La narrativa china y su parte de verdad
El argumento del embajador tiene una base real que conviene reconocer. Estados Unidos sí aplicó aranceles a Chile, sí presionó por la infraestructura china, y sí impuso restricciones de visado a ejecutivos de la región. La presión de Washington sobre América Latina para limitar la cooperación con China es un hecho documentado. Esa parte de la carta describe algo que ocurre. Lo que la carta omite es que China también persigue sus propios intereses estratégicos: quiere el litio chileno, el cobre, y una posición en la infraestructura de datos que le da acceso y ventaja. La carta presenta a China como un socio desinteresado, y ningún país grande lo es.

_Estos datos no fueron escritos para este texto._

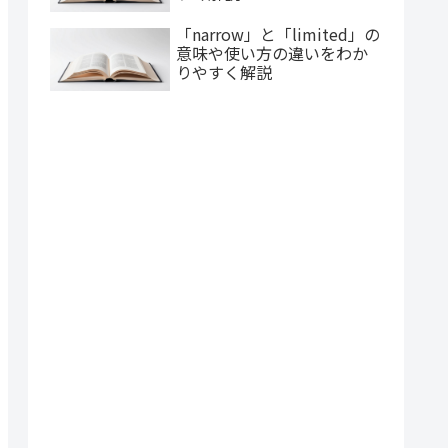
「narrow」と「limited」の
意味や使い方の違いをわか
りやすく解説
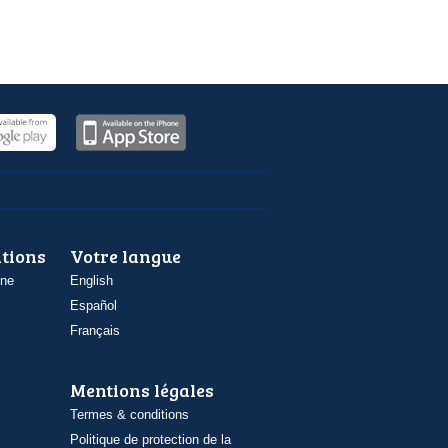
ations
Votre langue
one
English
Español
Français
Mentions légales
Termes & conditions
Politique de protection de la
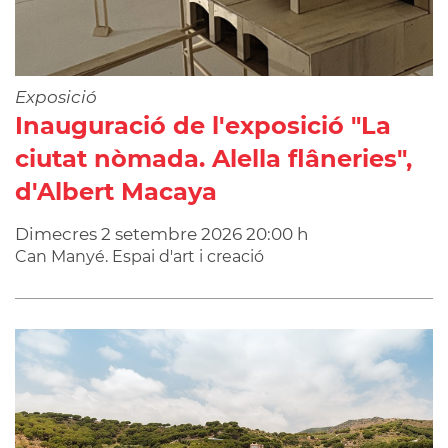
Exposició
Inauguració de l'exposició "La
ciutat nòmada. Alella flâneries",
d'Albert Macaya
Dimecres
2
setembre
2026
20:00 h
Can Manyé. Espai d'art i creació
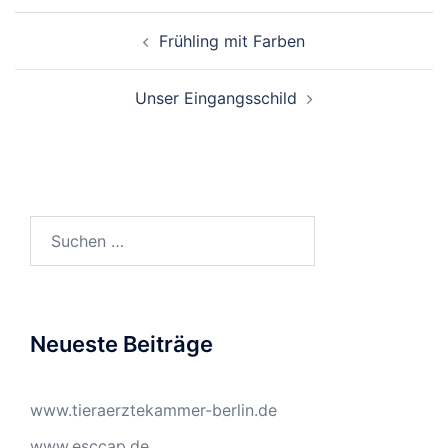
Beitragsnavigation
Frühling mit Farben
Unser Eingangsschild
Suchen
nach:
Neueste Beiträge
www.tieraerztekammer-berlin.de
www.esccap.de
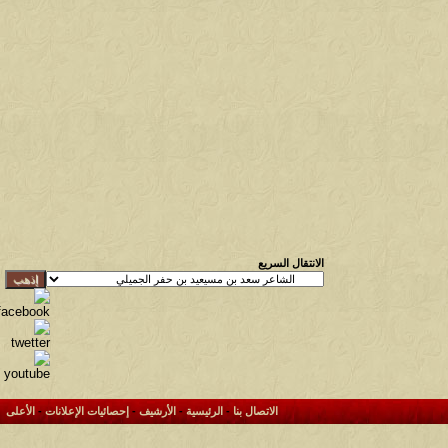
الانتقال السريع
الاتصال بنا
-
الرئيسية
-
الأرشيف
-
إحصائيات الإعلانات
-
الأعلى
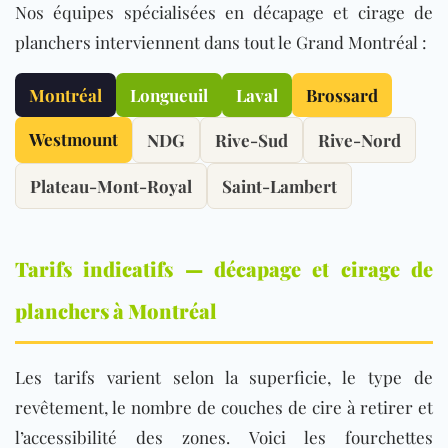
Nos équipes spécialisées en décapage et cirage de
planchers interviennent dans tout le Grand Montréal :
Montréal
Longueuil
Laval
Brossard
Westmount
NDG
Rive-Sud
Rive-Nord
Plateau-Mont-Royal
Saint-Lambert
Tarifs indicatifs — décapage et cirage de
planchers à Montréal
Les tarifs varient selon la superficie, le type de
revêtement, le nombre de couches de cire à retirer et
l’accessibilité des zones. Voici les fourchettes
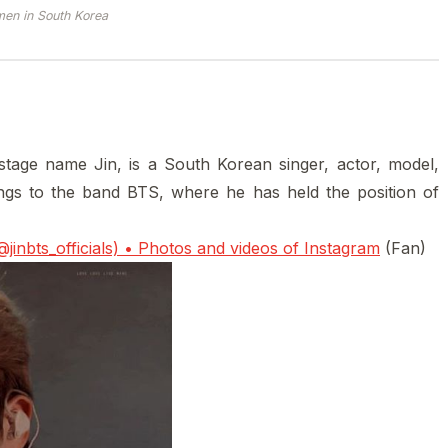
en in South Korea
stage name Jin, is a South Korean singer, actor, model,
ngs to the band BTS, where he has held the position of
nbts_officials) • Photos and videos of Instagram
(Fan)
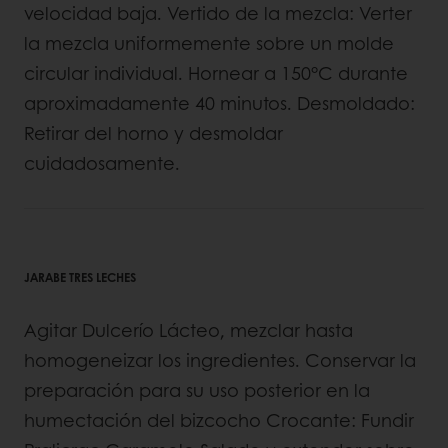
velocidad baja. Vertido de la mezcla: Verter
la mezcla uniformemente sobre un molde
circular individual. Hornear a 150°C durante
aproximadamente 40 minutos. Desmoldado:
Retirar del horno y desmoldar
cuidadosamente.
JARABE TRES LECHES
Agitar Dulcerío Lácteo, mezclar hasta
homogeneizar los ingredientes. Conservar la
preparación para su uso posterior en la
humectación del bizcocho Crocante: Fundir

El riesgo de aceptar la narrativa de una potencia
La trampa para Chile es tomar la carta de Niu Qingbao como una descripción neutral de la realidad en vez de como lo que es: un movimiento de una potencia contra la otra. Si Chile acepta que Estados Unidos es el único agresor y China el único socio respetuoso, queda alineado con Beijing sin haberlo decidido. Si Chile reacciona defendiendo a Estados Unidos, queda alineado con Washington. El arte de la política exterior de un país mediano frente a dos gigantes es no aceptar el marco que cualquiera de los dos le ofrece. Chile tiene interés comercial con China y alianza histórica con Estados Unidos, y su ventaja es mantener las dos relaciones sin dejar que ninguna potencia le dicte cómo leer a la otra.
El cruce con la cumbre APEC de noviembre
La carta ocurre a semanas de un momento clave. En noviembre, Chile participa en la cumbre APEC que China organiza en Shenzhen, donde el presidente Kast estará en la misma mesa que Xi Jinping y el presidente de Estados Unidos. La carta de Niu Qingbao prepara el terreno: instala públicamente, antes de la cumbre, la idea de que la presión de Washington es ilegítima. Para Chile, la pregunta es cómo llegar a Shenzhen con una posición propia que le permita hacer negocios con China sin quedar atrapado en la narrativa de que debe elegir bando. La respuesta a la carta, si el gobierno decide darla, será leída como una señal de hacia dónde se inclina Chile, y por eso cada palabra importa.